See Remote Workspaces — Headless Server for the full headless install + run flow.
Security model
Section titled “Security model”- TLS 1.2+ with a self-signed certificate; the iOS app pins the certificate fingerprint on first pair (TOFU — Trust On First Use). If the fingerprint changes on a later connection (server reinstalled, MITM, IP reuse), the app refuses to connect and displays the mismatch.
- What TOFU does and doesn’t protect on the first pair: pinning the fingerprint protects every connection after the initial pair. The initial pair itself happens with
expected_fingerprint = None— the app accepts whatever cert is presented and pins it. If an attacker sits between your phone and the server during that first connection (e.g. malicious Wi-Fi), they can substitute their own cert and the app will trust it forever. The pairing token in the QR is the out-of-band authenticator that closes this gap — an attacker can’t produce the same token without seeing the QR — but for that to hold, the QR scan must happen over a trusted channel (your own screen, not a screen-share or photo of the QR posted publicly). Treat the QR like a password during pairing. - The pairing token is a 32-byte cryptographically random value, base64-encoded. It’s transmitted once over the already-encrypted WSS to exchange for a session token; the session token is the long-lived credential persisted in the app’s sandboxed data directory (iOS Data Protection encrypts at rest).
- Regenerating the pairing token (
claudette-server regenerate-token) revokes all existing session tokens — useful if you lose your phone. - The app sandbox is scoped to the Claudette bundle ID; another app on the same device cannot read it. (When the Keychain plugin lands as a follow-up, credentials move there for the additional “survives uninstall” property.)

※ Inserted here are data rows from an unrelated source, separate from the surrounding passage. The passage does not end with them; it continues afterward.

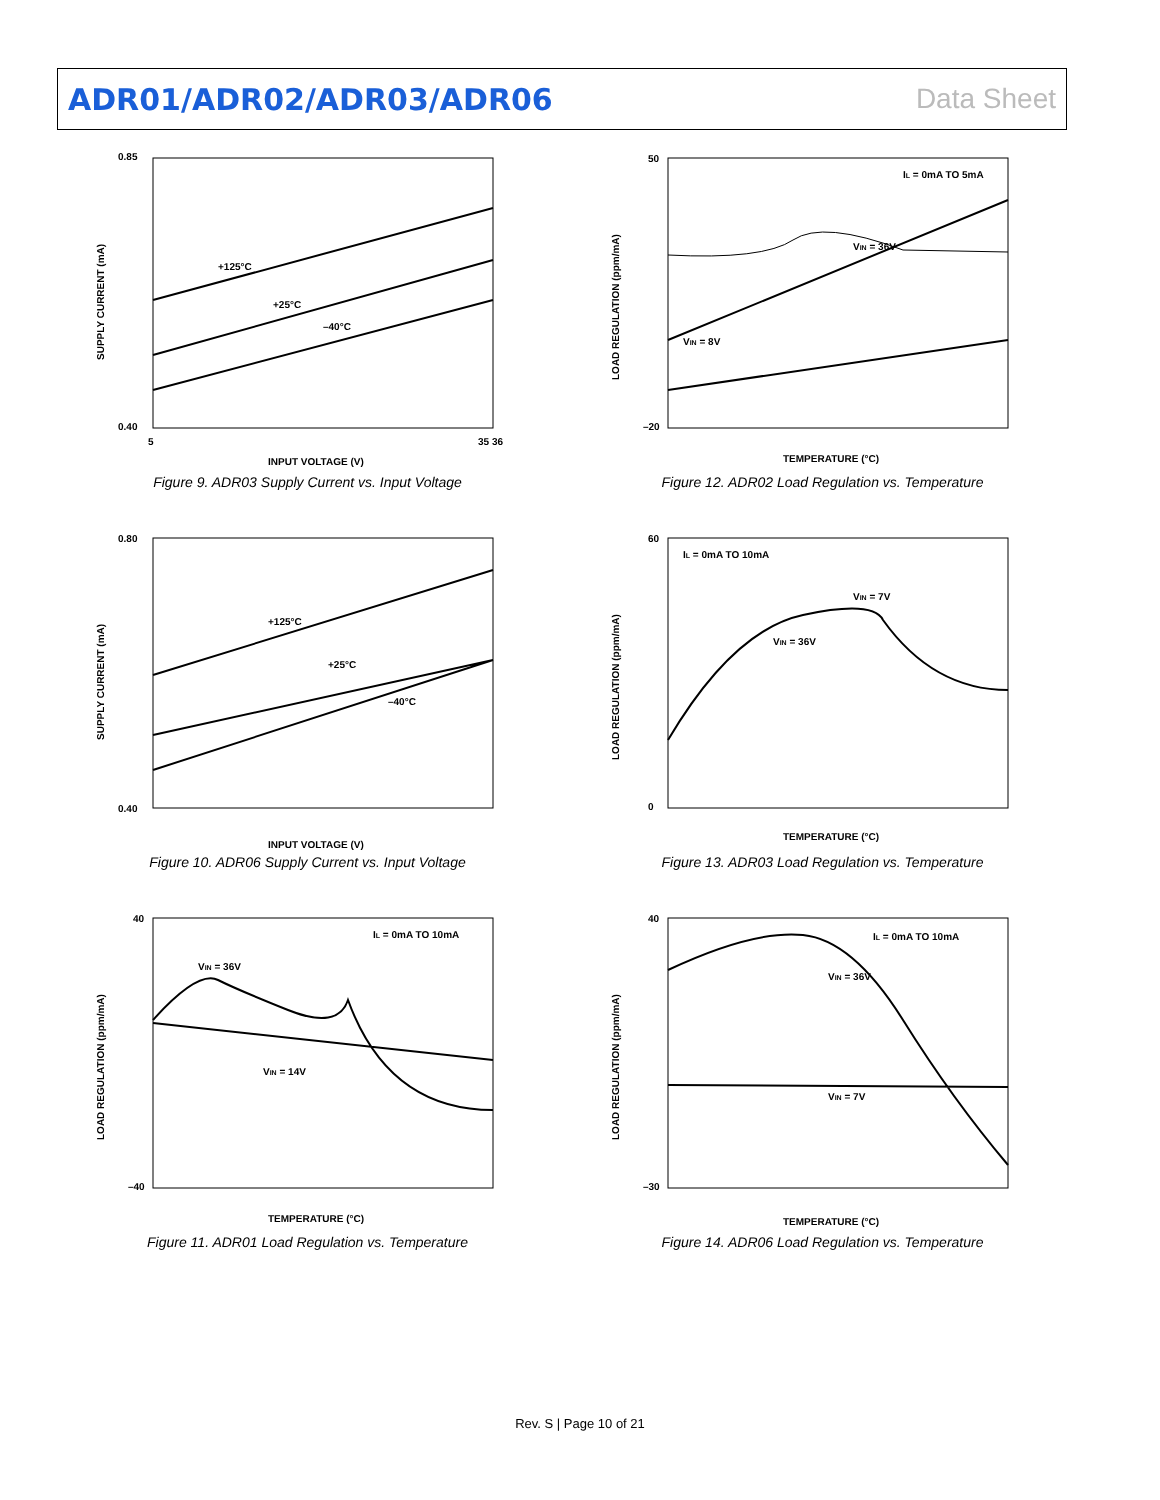ADR01/ADR02/ADR03/ADR06 Data Sheet
+125°C
+25°C
–40°C
INPUT VOLTAGE (V)
0.85
0.40
5
35 36
SUPPLY CURRENT (mA)
Figure 9. ADR03 Supply Current vs. Input Voltage
VIN = 36V
VIN = 8V
IL = 0mA TO 5mA
TEMPERATURE (°C)
50
–20
LOAD REGULATION (ppm/mA)
Figure 12. ADR02 Load Regulation vs. Temperature
+125°C
+25°C
–40°C
INPUT VOLTAGE (V)
0.80
0.40
SUPPLY CURRENT (mA)
Figure 10. ADR06 Supply Current vs. Input Voltage
IL = 0mA TO 10mA
VIN = 7V
VIN = 36V
TEMPERATURE (°C)
60
0
LOAD REGULATION (ppm/mA)
Figure 13. ADR03 Load Regulation vs. Temperature
IL = 0mA TO 10mA
VIN = 36V
VIN = 14V
TEMPERATURE (°C)
40
–40
LOAD REGULATION (ppm/mA)
Figure 11. ADR01 Load Regulation vs. Temperature
IL = 0mA TO 10mA
VIN = 36V
VIN = 7V
TEMPERATURE (°C)
40
–30
LOAD REGULATION (ppm/mA)
Figure 14. ADR06 Load Regulation vs. Temperature
Rev. S | Page 10 of 21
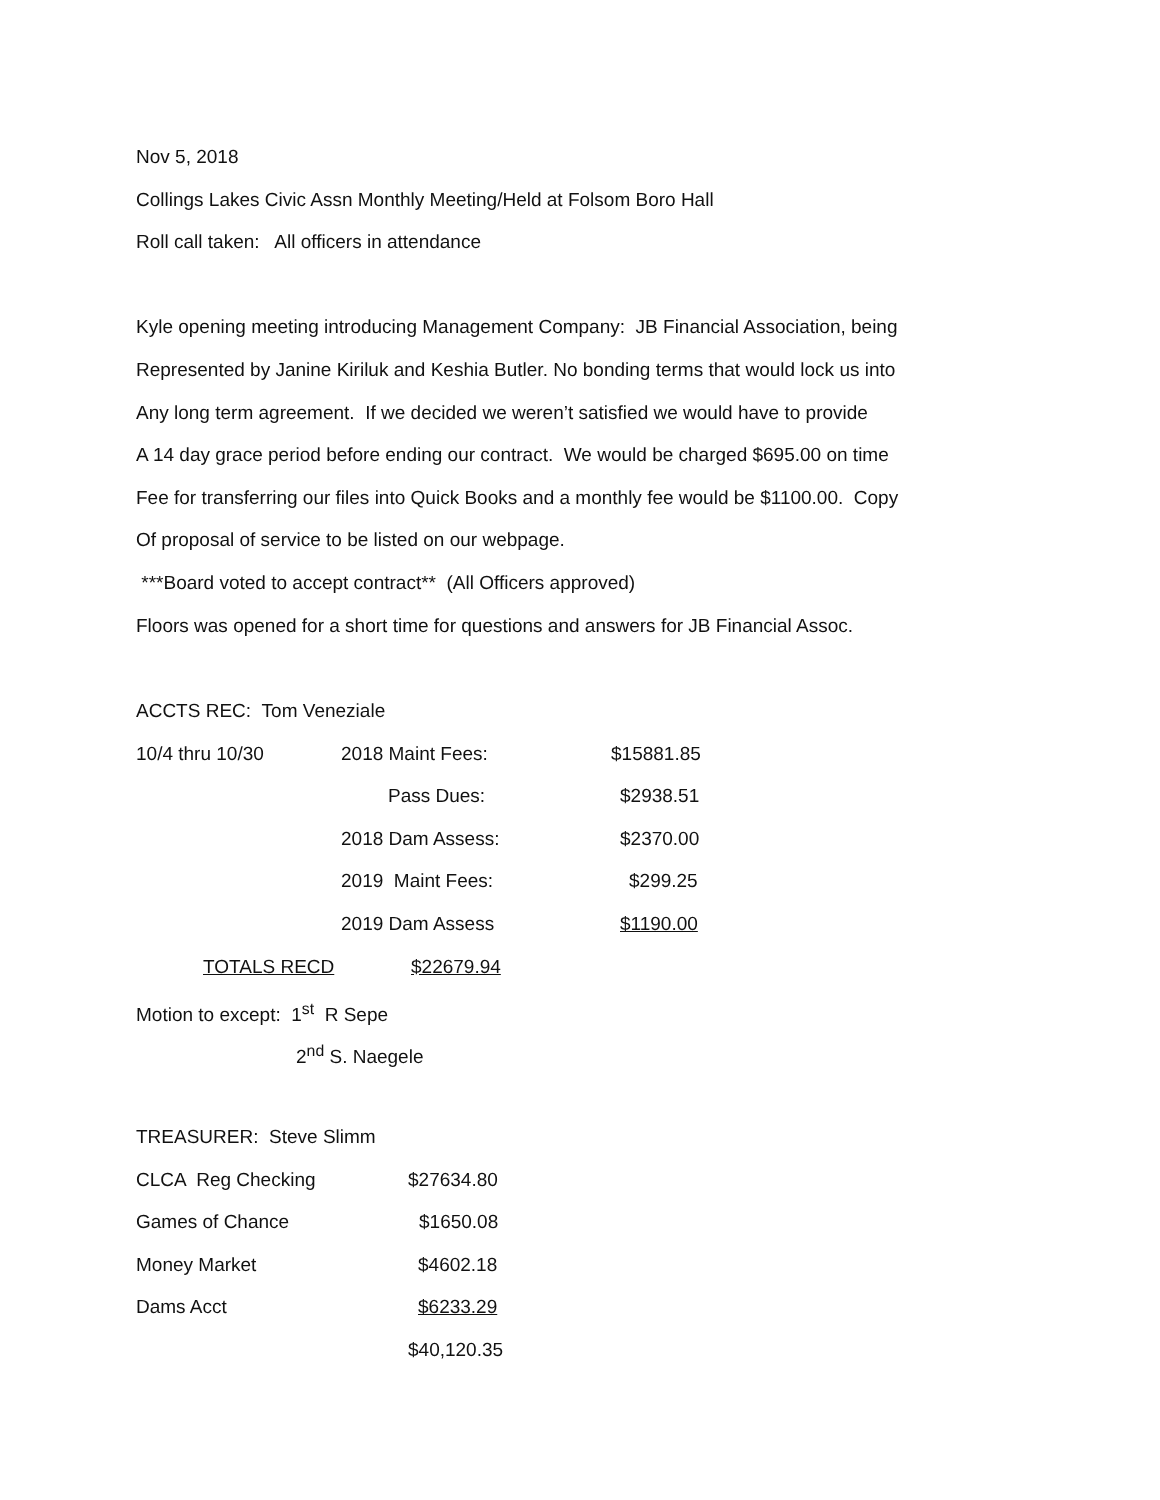Nov 5, 2018
Collings Lakes Civic Assn Monthly Meeting/Held at Folsom Boro Hall
Roll call taken: All officers in attendance
Kyle opening meeting introducing Management Company: JB Financial Association, being
Represented by Janine Kiriluk and Keshia Butler. No bonding terms that would lock us into
Any long term agreement. If we decided we weren’t satisfied we would have to provide
A 14 day grace period before ending our contract. We would be charged $695.00 on time
Fee for transferring our files into Quick Books and a monthly fee would be $1100.00. Copy
Of proposal of service to be listed on our webpage.
***Board voted to accept contract** (All Officers approved)
Floors was opened for a short time for questions and answers for JB Financial Assoc.
ACCTS REC: Tom Veneziale
| 10/4 thru 10/30 | 2018 Maint Fees: | $15881.85 |
| | Pass Dues: | $2938.51 |
| | 2018 Dam Assess: | $2370.00 |
| | 2019 Maint Fees: | $299.25 |
| | 2019 Dam Assess | $1190.00 |
| TOTALS RECD | $22679.94 | |
Motion to except: 1<sup>st</sup> R Sepe
2<sup>nd</sup> S. Naegele
TREASURER: Steve Slimm
| CLCA Reg Checking | $27634.80 |
| Games of Chance | $1650.08 |
| Money Market | $4602.18 |
| Dams Acct | $6233.29 |
| | $40,120.35 |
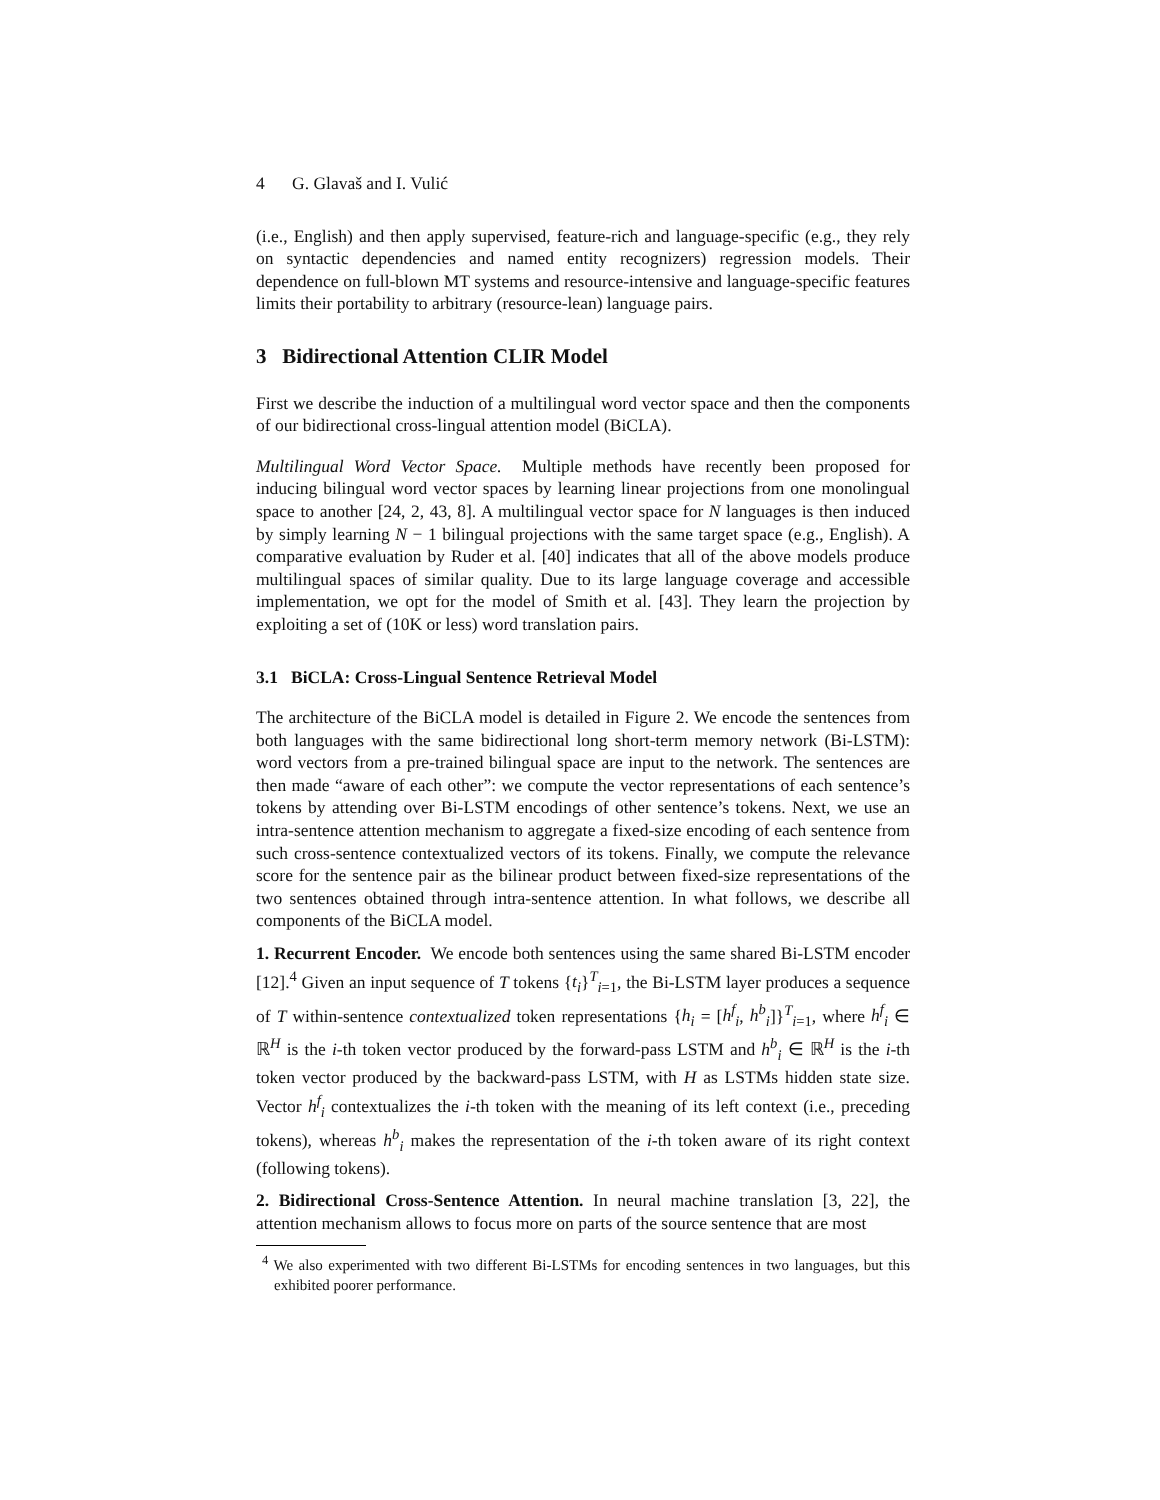4 G. Glavaš and I. Vulić
(i.e., English) and then apply supervised, feature-rich and language-specific (e.g., they rely on syntactic dependencies and named entity recognizers) regression models. Their dependence on full-blown MT systems and resource-intensive and language-specific features limits their portability to arbitrary (resource-lean) language pairs.
3 Bidirectional Attention CLIR Model
First we describe the induction of a multilingual word vector space and then the components of our bidirectional cross-lingual attention model (BiCLA).
Multilingual Word Vector Space. Multiple methods have recently been proposed for inducing bilingual word vector spaces by learning linear projections from one monolingual space to another [24, 2, 43, 8]. A multilingual vector space for N languages is then induced by simply learning N − 1 bilingual projections with the same target space (e.g., English). A comparative evaluation by Ruder et al. [40] indicates that all of the above models produce multilingual spaces of similar quality. Due to its large language coverage and accessible implementation, we opt for the model of Smith et al. [43]. They learn the projection by exploiting a set of (10K or less) word translation pairs.
3.1 BiCLA: Cross-Lingual Sentence Retrieval Model
The architecture of the BiCLA model is detailed in Figure 2. We encode the sentences from both languages with the same bidirectional long short-term memory network (Bi-LSTM): word vectors from a pre-trained bilingual space are input to the network. The sentences are then made “aware of each other”: we compute the vector representations of each sentence’s tokens by attending over Bi-LSTM encodings of other sentence’s tokens. Next, we use an intra-sentence attention mechanism to aggregate a fixed-size encoding of each sentence from such cross-sentence contextualized vectors of its tokens. Finally, we compute the relevance score for the sentence pair as the bilinear product between fixed-size representations of the two sentences obtained through intra-sentence attention. In what follows, we describe all components of the BiCLA model.
1. Recurrent Encoder. We encode both sentences using the same shared Bi-LSTM encoder [12].<sup>4</sup> Given an input sequence of T tokens {t<sub>i</sub>}<sup>T</sup><sub>i=1</sub>, the Bi-LSTM layer produces a sequence of T within-sentence contextualized token representations {h<sub>i</sub> = [h<sup>f</sup><sub>i</sub>, h<sup>b</sup><sub>i</sub>]}<sup>T</sup><sub>i=1</sub>, where h<sup>f</sup><sub>i</sub> ∈ ℝ<sup>H</sup> is the i-th token vector produced by the forward-pass LSTM and h<sup>b</sup><sub>i</sub> ∈ ℝ<sup>H</sup> is the i-th token vector produced by the backward-pass LSTM, with H as LSTMs hidden state size. Vector h<sup>f</sup><sub>i</sub> contextualizes the i-th token with the meaning of its left context (i.e., preceding tokens), whereas h<sup>b</sup><sub>i</sub> makes the representation of the i-th token aware of its right context (following tokens).
2. Bidirectional Cross-Sentence Attention. In neural machine translation [3, 22], the attention mechanism allows to focus more on parts of the source sentence that are most
<sup>4</sup> We also experimented with two different Bi-LSTMs for encoding sentences in two languages, but this exhibited poorer performance.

What the iOS app cannot do today
Section titled “What the iOS app cannot do today”These are tracked but intentionally out of scope for the first release:
- No agent runtime on the phone. All
claudesubprocesses run on the paired desktop or server — the phone is a thin remote-control client. (This is what makes a single-codebase Tauri Mobile build feasible.) - No diff viewer / terminal / file editor / voice. These desktop features stay on the desktop; the mobile app focuses on chat.
- No file-mention attachments. Sending images, screenshots, or files alongside a prompt isn’t wired yet.
- No push notifications. Agent-finished and
AskUserQuestionevents come in over the active WSS connection only; close the app and you’ll miss prompts until you reopen. - No App Store / TestFlight distribution yet. First release ships via local Xcode install to your own paired iPhone.
Privacy implications
Section titled “Privacy implications”The mobile app inherits the same single-account contract as desktop sharing — agents on the server run under the server machine’s Claude credentials, not the phone’s. The Pro/Max account-sharing note on Remote Workspaces applies identically: pair only your own devices to a server tied to your own subscription.
Camera access is requested only when you tap Scan to pair. The QR scan happens entirely on-device — the camera frame is never transmitted off the phone.